** Opening Supplied data block **
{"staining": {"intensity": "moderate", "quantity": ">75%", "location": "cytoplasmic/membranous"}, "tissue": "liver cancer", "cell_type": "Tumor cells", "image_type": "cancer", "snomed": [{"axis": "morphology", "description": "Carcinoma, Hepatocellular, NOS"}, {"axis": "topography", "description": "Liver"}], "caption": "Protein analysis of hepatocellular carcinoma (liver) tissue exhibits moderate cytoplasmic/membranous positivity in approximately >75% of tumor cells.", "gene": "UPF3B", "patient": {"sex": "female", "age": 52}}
** Closing Supplied data block **
** Opening Supplied data block **
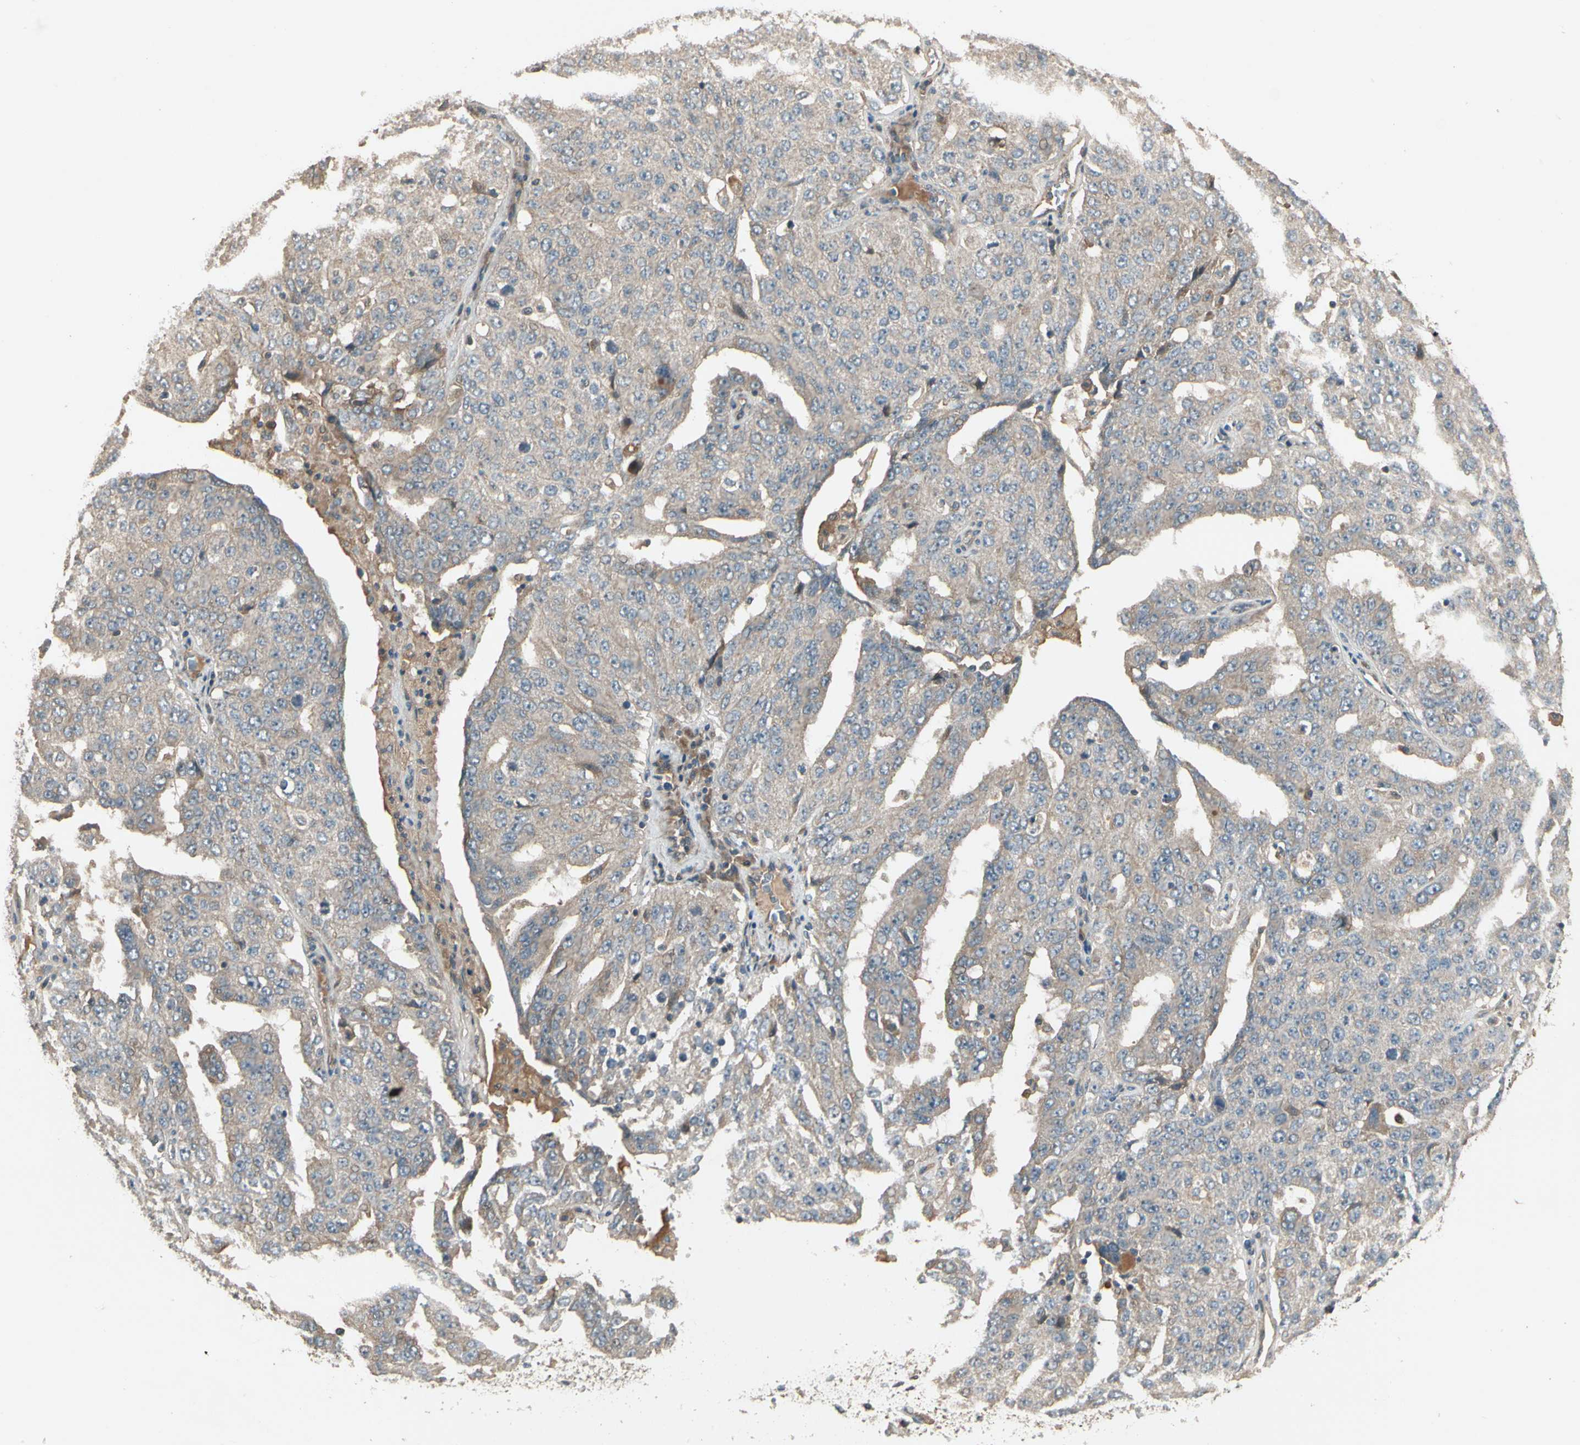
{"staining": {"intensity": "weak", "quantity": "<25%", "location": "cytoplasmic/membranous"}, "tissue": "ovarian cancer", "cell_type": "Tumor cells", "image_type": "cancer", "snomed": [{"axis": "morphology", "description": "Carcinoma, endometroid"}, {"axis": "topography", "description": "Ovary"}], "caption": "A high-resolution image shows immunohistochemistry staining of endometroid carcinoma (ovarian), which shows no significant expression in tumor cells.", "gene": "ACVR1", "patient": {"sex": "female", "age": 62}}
** Closing Supplied data block **
** Opening Supplied data block **
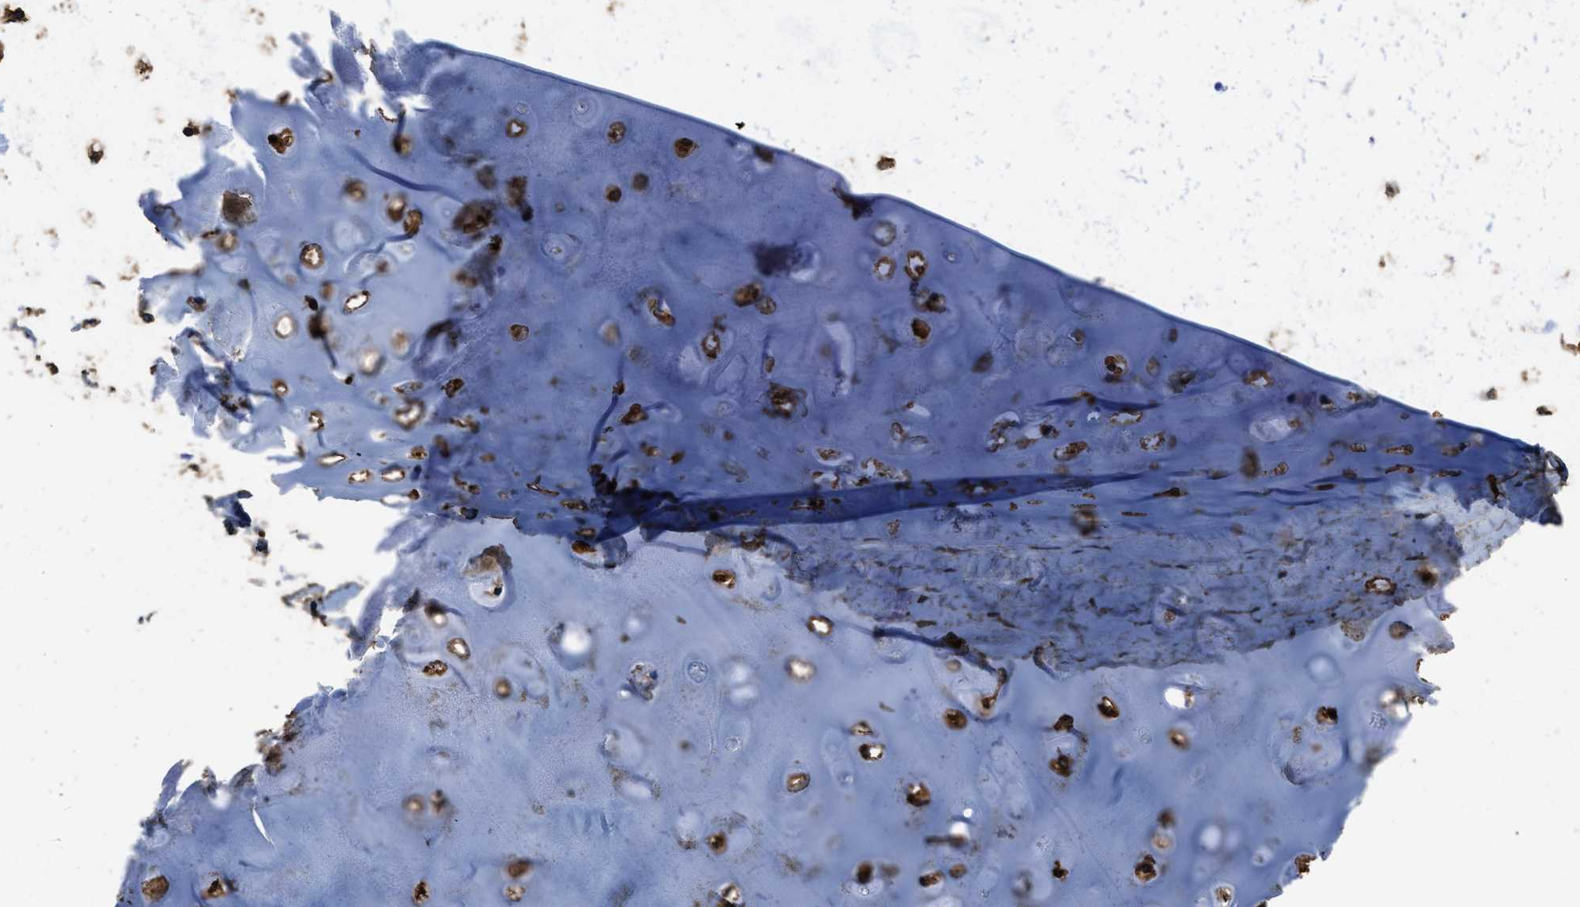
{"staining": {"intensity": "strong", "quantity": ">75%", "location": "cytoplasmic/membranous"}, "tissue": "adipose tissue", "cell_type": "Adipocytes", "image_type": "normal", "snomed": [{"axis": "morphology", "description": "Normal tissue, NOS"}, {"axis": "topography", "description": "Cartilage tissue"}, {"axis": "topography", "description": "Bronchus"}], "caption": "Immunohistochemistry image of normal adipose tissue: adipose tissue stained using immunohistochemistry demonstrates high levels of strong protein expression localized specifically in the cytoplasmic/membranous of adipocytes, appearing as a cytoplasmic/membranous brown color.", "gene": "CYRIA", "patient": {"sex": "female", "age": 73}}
** Closing Supplied data block **
The task: Wherever the string "tumor" appears in the entries above, list that line.

Task solution:
{"staining": {"intensity": "moderate", "quantity": ">75%", "location": "cytoplasmic/membranous"}, "tissue": "liver cancer", "cell_type": "Tumor cells", "image_type": "cancer", "snomed": [{"axis": "morphology", "description": "Carcinoma, Hepatocellular, NOS"}, {"axis": "topography", "description": "Liver"}], "caption": "Protein analysis of hepatocellular carcinoma (liver) tissue exhibits moderate cytoplasmic/membranous positivity in approximately >75% of tumor cells.", "gene": "UPF3B", "patient": {"sex": "female", "age": 52}}
{"staining": {"intensity": "weak", "quantity": "<25%", "location": "cytoplasmic/membranous"}, "tissue": "ovarian cancer", "cell_type": "Tumor cells", "image_type": "cancer", "snomed": [{"axis": "morphology", "description": "Carcinoma, endometroid"}, {"axis": "topography", "description": "Ovary"}], "caption": "A high-resolution image shows immunohistochemistry staining of endometroid carcinoma (ovarian), which shows no significant expression in tumor cells.", "gene": "ACVR1", "patient": {"sex": "female", "age": 62}}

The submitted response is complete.